Freedom Books and Plays

AN IRISH WELCOME

In Banagher, the Maltings were running steadily. On her visits, Margaret was popular with his many sporting friends. She could ride a horse over the fences as well as the Irish. She learnt to shoot and fish, and she was a vivacious addition to the gatherings of his friends and family.

In London, they had a car that she drove to visit her family in Kent and Surrey. Everything was fun; including the time that Otway chose to go through Marble Arch rather than round it to avoid other cars. He used all his Blarney in a broad Irish brogue to explain to a bewildered policeman who had stopped them that he was completely ignorant of the confusing traffic in London, as in Ireland there were no cars on the roads at all.
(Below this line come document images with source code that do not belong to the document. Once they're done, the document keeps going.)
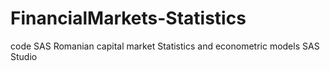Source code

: # FinancialMarkets-Statistics
code SAS
Romanian capital market
Statistics and econometric models
SAS Studio
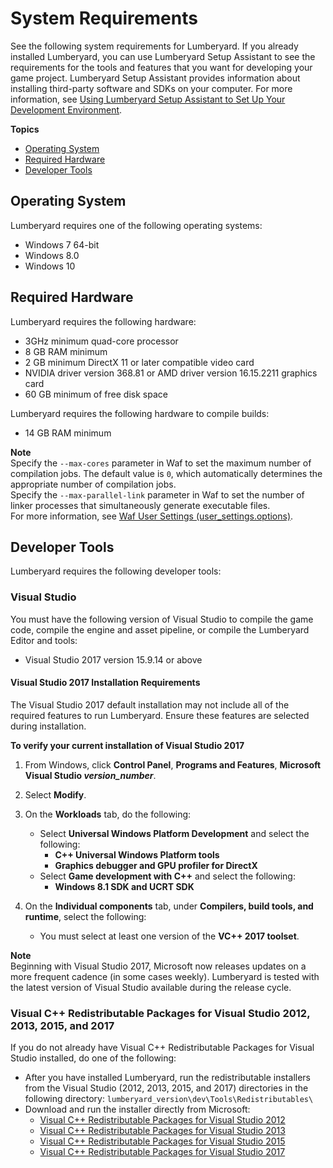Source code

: # System Requirements<a name="setting-up-system-requirements"></a>

See the following system requirements for Lumberyard\. If you already installed Lumberyard, you can use Lumberyard Setup Assistant to see the requirements for the tools and features that you want for developing your game project\. Lumberyard Setup Assistant provides information about installing third\-party software and SDKs on your computer\. For more information, see [Using Lumberyard Setup Assistant to Set Up Your Development Environment](lumberyard-launcher-intro.md)\. 

**Topics**
+ [Operating System](#required-operating-systems-for-lumberyard)
+ [Required Hardware](#required-hardware-for-lumberyard)
+ [Developer Tools](#required-developer-tools-for-lumberyard)

## Operating System<a name="required-operating-systems-for-lumberyard"></a>

Lumberyard requires one of the following operating systems:
+ Windows 7 64\-bit
+ Windows 8\.0
+ Windows 10

## Required Hardware<a name="required-hardware-for-lumberyard"></a>

Lumberyard requires the following hardware:
+ 3GHz minimum quad\-core processor
+ 8 GB RAM minimum
+ 2 GB minimum DirectX 11 or later compatible video card
+ NVIDIA driver version 368\.81 or AMD driver version 16\.15\.2211 graphics card
+ 60 GB minimum of free disk space

Lumberyard requires the following hardware to compile builds:
+ 14 GB RAM minimum

**Note**  
Specify the `--max-cores` parameter in Waf to set the maximum number of compilation jobs\. The default value is `0`, which automatically determines the appropriate number of compilation jobs\.  
Specify the `--max-parallel-link` parameter in Waf to set the number of linker processes that simultaneously generate executable files\.  
For more information, see [Waf User Settings \(user\_settings\.options\)](waf-user-options-and-settings.md#waf-files-user-settings)\.

## Developer Tools<a name="required-developer-tools-for-lumberyard"></a>

Lumberyard requires the following developer tools:

### Visual Studio<a name="lumberyard-visual-studio-requirement"></a>

You must have the following version of Visual Studio to compile the game code, compile the engine and asset pipeline, or compile the Lumberyard Editor and tools:
+ Visual Studio 2017 version 15\.9\.14 or above

#### Visual Studio 2017 Installation Requirements<a name="visual-studio-installation-requirements-2017"></a>

The Visual Studio 2017 default installation may not include all of the required features to run Lumberyard\. Ensure these features are selected during installation\. 

**To verify your current installation of Visual Studio 2017**

1. From Windows, click **Control Panel**, **Programs and Features**, **Microsoft Visual Studio *version\_number***\.

1. Select **Modify**\.

1. On the **Workloads** tab, do the following:
   + Select **Universal Windows Platform Development** and select the following:
     + **C\+\+ Universal Windows Platform tools**
     + **Graphics debugger and GPU profiler for DirectX**
   + Select **Game development with C\+\+** and select the following:
     + **Windows 8\.1 SDK and UCRT SDK**

1. On the **Individual components** tab, under **Compilers, build tools, and runtime**, select the following:
   + You must select at least one version of the **VC\+\+ 2017 toolset**\.

**Note**  
Beginning with Visual Studio 2017, Microsoft now releases updates on a more frequent cadence \(in some cases weekly\)\. Lumberyard is tested with the latest version of Visual Studio available during the release cycle\.

### Visual C\+\+ Redistributable Packages for Visual Studio 2012, 2013, 2015, and 2017<a name="lumberyard-visual-studio-redistributable-packages-requirement"></a>

If you do not already have Visual C\+\+ Redistributable Packages for Visual Studio installed, do one of the following:
+ After you have installed Lumberyard, run the redistributable installers from the Visual Studio \(2012, 2013, 2015, and 2017\) directories in the following directory: `lumberyard_version\dev\Tools\Redistributables\`
+ Download and run the installer directly from Microsoft:
  + [ Visual C\+\+ Redistributable Packages for Visual Studio 2012 ](https://www.microsoft.com/en-us/download/details.aspx?id=30679)
  + [Visual C\+\+ Redistributable Packages for Visual Studio 2013](https://www.microsoft.com/en-us/download/details.aspx?id=40784)
  + [Visual C\+\+ Redistributable Packages for Visual Studio 2015](https://www.microsoft.com/en-us/download/details.aspx?id=48145)
  +  [Visual C\+\+ Redistributable Packages for Visual Studio 2017](https://www.visualstudio.com/downloads/) 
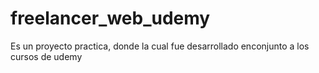 # freelancer_web_udemy
Es un proyecto practica, donde la cual fue desarrollado enconjunto a los cursos de udemy
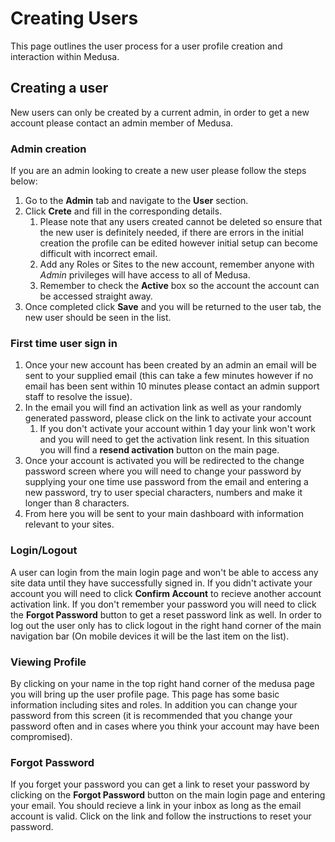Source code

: # Creating Users

This page outlines the user process for a user profile creation and interaction within Medusa.

## Creating a user

New users can only be created by a current admin, in order to get a new account please contact an admin member of Medusa.

### Admin creation

If you are an admin looking to create a new user please follow the steps below:

1. Go to the **Admin** tab and navigate to the **User** section.
1. Click **Crete** and fill in the corresponding details.
    1. Please note that any users created cannot be deleted so ensure that the new user is definitely needed, if there are errors in the initial creation the profile can be edited however initial setup can become difficult with incorrect email.
    1. Add any Roles or Sites to the new account, remember anyone with *Admin* privileges will have access to all of Medusa.
    1. Remember to check the **Active** box so the account the account can be accessed straight away.
1. Once completed click **Save** and you will be returned to the user tab, the new user should be seen in the list.

### First time user sign in

1. Once your new account has been created by an admin an email will be sent to your supplied email (this can take a few minutes however if no email has been sent within 10 minutes please contact an admin support staff to resolve the issue).
1. In the email you will find an activation link as well as your randomly generated password, please click on the link to activate your account 
    1. If you don't activate your account within 1 day your link won't work and you will need to get the activation link resent. In this situation you will find a **resend activation** button on the main page.
1. Once your account is activated you will be redirected to the change password screen where you will need to change your password by supplying your one time use password from the email and entering a new password, try to user special characters, numbers and make it longer than 8 characters.
1. From here you will be sent to your main dashboard with information relevant to your sites.

### Login/Logout

A user can login from the main login page and won't be able to access any site data until they have successfully signed in. If you didn't activate your account you will need to click **Confirm Account** to recieve another account activation link. If you don't remember your password you will need to click the **Forgot Password** button to get a reset password link as well. In order to log out the user only has to click logout in the right hand corner of the main navigation bar (On mobile devices it will be the last item on the list).

### Viewing Profile

By clicking on your name in the top right hand corner of the medusa page you will bring up the user profile page. This page has some basic information including sites and roles. In addition you can change your password from this screen (it is recommended that you change your password often and in cases where you think your account may have been compromised).

### Forgot Password

If you forget your password you can get a link to reset your password by clicking on the **Forgot Password** button on the main login page and entering your email. You should recieve a link in your inbox as long as the email account is valid. Click on the link and follow the instructions to reset your password.
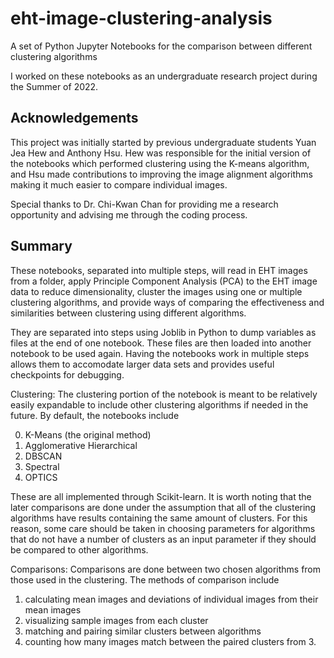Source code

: # eht-image-clustering-analysis

A set of Python Jupyter Notebooks for the comparison between different clustering algorithms

I worked on these notebooks as an undergraduate research project during the Summer of 2022. 

## Acknowledgements
This project was initially started by previous undergraduate students Yuan Jea Hew and Anthony Hsu. Hew was responsible for the initial version of the notebooks which performed clustering using the K-means algorithm, and Hsu made contributions to improving the image alignment algorithms making it much easier to compare individual images.

Special thanks to Dr. Chi-Kwan Chan for providing me a research opportunity and advising me through the coding process.

## Summary
These notebooks, separated into multiple steps, will read in EHT images from a folder, apply Principle Component Analysis (PCA) to the EHT image data to reduce dimensionality, cluster the images using one or multiple clustering algorithms, and provide ways of comparing the effectiveness and similarities between clustering using different algorithms. 

They are separated into steps using Joblib in Python to dump variables as files at the end of one notebook. These files are then loaded into another notebook to be used again. Having the notebooks work in multiple steps allows them to accomodate larger data sets and provides useful checkpoints for debugging.

Clustering:
The clustering portion of the notebook is meant to be relatively easily expandable to include other clustering algorithms if needed in the future. By default, the notebooks include

0. K-Means (the original method)
1. Agglomerative Hierarchical
2. DBSCAN
3. Spectral
4. OPTICS

These are all implemented through Scikit-learn. It is worth noting that the later comparisons are done under the assumption that all of the clustering algorithms have results containing the same amount of clusters. For this reason, some care should be taken in choosing parameters for algorithms that do not have a number of clusters as an input parameter if they should be compared to other algorithms.

Comparisons:
Comparisons are done between two chosen algorithms from those used in the clustering. The methods of comparison include

1. calculating mean images and deviations of individual images from their mean images
2. visualizing sample images from each cluster
3. matching and pairing similar clusters between algorithms
4. counting how many images match between the paired clusters from 3.
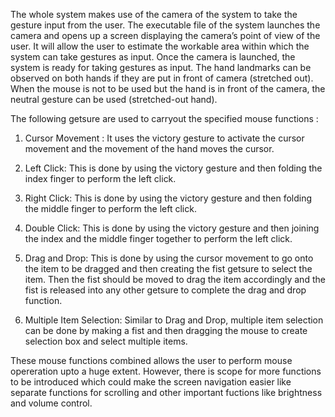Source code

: The whole system makes use of the camera of the system to take the gesture input from the user. The executable file of the system launches the camera and opens up a screen displaying the camera’s point of view of the user. It will allow the user to estimate the workable area within which the system can take gestures as input.
Once the camera is launched, the system is ready for taking gestures as input. The hand landmarks can be observed on both hands if they are put in front of camera (stretched out).
When the mouse is not to be used but the hand is in front of the camera, the neutral gesture can be used (stretched-out hand).

The following getsure are used to carryout the specified mouse functions :

1.	Cursor Movement : It uses the victory gesture to activate the cursor movement and the movement of the hand moves the cursor.

2.	Left Click: This is done by using the victory gesture and then folding the index finger to perform the left click.

3.	Right Click: This is done by using the victory gesture and then folding the middle finger to perform the left click.

4.	Double Click: This is done by using the victory gesture and then joining the index and the middle finger together to perform the left click.

5.	Drag and Drop: This is done by using the cursor movement to go onto the item to be dragged and then creating the fist getsure to select the item. Then the fist should be moved to drag the item accordingly and the fist is released into any other getsure to complete the drag and drop function.

6.	Multiple Item Selection: Similar to Drag and Drop, multiple item selection can be done by making a fist and then dragging the mouse to create selection box and select multiple items.

These mouse functions combined allows the user to perform mouse opereration upto a huge extent. However, there is scope for more functions to be introduced which could make the screen navigation easier like separate functions for scrolling and other important fuctions like brightness and volume control.
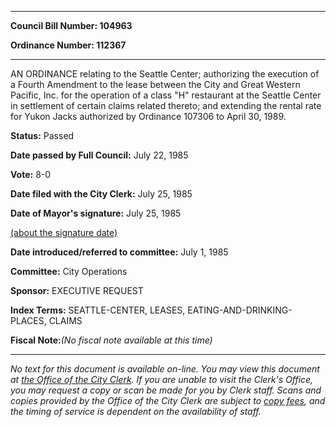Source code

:

********

**Council Bill Number: 104963**
   
**Ordinance Number: 112367**
********

 AN ORDINANCE relating to the Seattle Center; authorizing the execution of a Fourth Amendment to the lease between the City and Great Western Pacific, Inc. for the operation of a class "H" restaurant at the Seattle Center in settlement of certain claims related thereto; and extending the rental rate for Yukon Jacks authorized by Ordinance 107306 to April 30, 1989.

**Status:** Passed
   
**Date passed by Full Council:** July 22, 1985
   
**Vote:** 8-0
   
**Date filed with the City Clerk:** July 25, 1985
   
**Date of Mayor's signature:** July 25, 1985
   
[(about the signature date)](/~public/approvaldate.htm)
   
   
   
**Date introduced/referred to committee:** July 1, 1985
   
**Committee:** City Operations
   
**Sponsor:** EXECUTIVE REQUEST
   
   
**Index Terms:** SEATTLE-CENTER, LEASES, EATING-AND-DRINKING-PLACES, CLAIMS

**Fiscal Note:**_(No fiscal note available at this time)_
********

_No text for this document is available on-line. You may view this document at [the Office of the City Clerk](http://www.seattle.gov/leg/clerk/contactUs.htm). If you are unable to visit the Clerk's Office, you may request a copy or scan be made for you by Clerk staff. Scans and copies provided by the Office of the City Clerk are subject to [copy fees](http://clerk.seattle.gov/~public/clerkfees.htm), and the timing of service is dependent on the availability of staff._

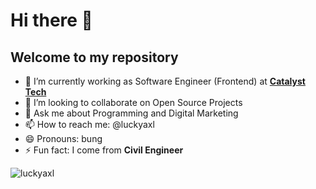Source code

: # Hi there 👋

## Welcome to my repository

- 🔭 I’m currently working as Software Engineer (Frontend) at [**Catalyst Tech**](https://ctlyst.id)
- 👯 I’m looking to collaborate on Open Source Projects
- 💬 Ask me about Programming and Digital Marketing
- 📫 How to reach me: @luckyaxl
- 😄 Pronouns: bung
- ⚡ Fun fact: I come from **Civil Engineer**

<!-- ![Luckyaxl's GitHub stats](https://github-readme-stats.vercel.app/api?username=luckyaxl&count_private=true&include_all_commits=true&show_icons=true&theme=dark)
 -->
<p align="left"> <img src="https://komarev.com/ghpvc/?username=luckyaxl&label=Profile%20views&color=0e75b6&style=flat" alt="luckyaxl" /> </p>

<!--
<div style="display:flex;">
  <a href="https://github.com/luckyaxl">
  <img style="margin:2px;" height="180em" src="https://github-readme-stats.vercel.app/api?username=luckyaxl&show_icons=true&theme=tokyonight&include_all_commits=true&count_private=true"/>
  <img  height="180em" src="https://github-readme-stats.vercel.app/api/top-langs/?username=luckyaxl&layout=compact&langs_count=7&theme=tokyonight"/>
</div>
 -->
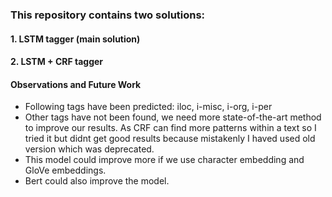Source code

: ### This repository contains two solutions:
#### 1. LSTM tagger (main solution)

#### 2. LSTM + CRF tagger


#### Observations and Future Work

- Following tags have been predicted: iloc, i-misc, i-org, i-per <br/>
- Other tags have not been found, we need more state-of-the-art method to improve our results. As CRF can find more patterns within a text
so I tried it but didnt get good results because mistakenly I haved used old version which was deprecated. <br/>
- This model could improve more if we use character embedding and GloVe embeddings. 
- Bert could also improve the model.
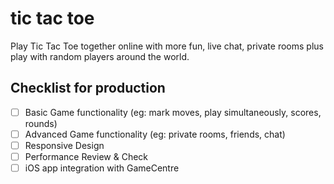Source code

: # tic tac toe

Play Tic Tac Toe together online with more fun, live chat, private rooms plus play with random players around the world.

## Checklist for production
- [ ] Basic Game functionality (eg: mark moves, play simultaneously, scores, rounds)
- [ ] Advanced Game functionality (eg: private rooms, friends, chat)
- [ ] Responsive Design
- [ ] Performance Review & Check
- [ ] iOS app integration with GameCentre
In June tragedy struck. The Offaly Chronicle, 25th June 1931, reported that:
In the early hours of Thursday morning, 18th inst., “Inverisk”, the beautiful mansion of Capt. Otway Waller, was almost completely destroyed by fire.

* * * * *

On September 5th 1931, Margaret became Mrs. Waller at Kensington Registry Office. They left immediately for Banagher, to their home on the Shannon. The Wayfarer was 64ft long with a Thames Measurement of 43 tons. On the stern were two parallel rails onto which a car could be driven and parked. Inside everything was mahogany and quilt; a romantic abode for a new bride.

“Are you going to carry me over the threshold?” asked Margaret.

“Of course,” Otway grinned and then searched for the keys to the Wayfarer. “Oh my God, I’ve mislaid the keys.”

“So what do we do?”

“I’m afraid you are going to go in through a porthole and then open the door from the inside.”

In she went, head first, into the “heads”. So started an exciting life for the newly-weds.

* * * * *

The battle then sank to a lower depth. A leaflet ‘A Warning to Potato Growers’ started to circulate throughout the country.  The organization behind the distribution of the leaflet has never been proven, but Margaret heard that in their sermons the Catholic priests damned the ‘Devil’s Poison’ sold by a divorced man.

In December 1933, Otway, resigned from the family firm and set up Farm Requisites Co. to sell Bouisol and Ceresan.

On January 28th, 1935, with Margaret six months pregnant with their first child, Otway sold Farm Requisites to Horace Hammond, Wholesale Product Agent and Importer, of Dublin. He had decided to move to England.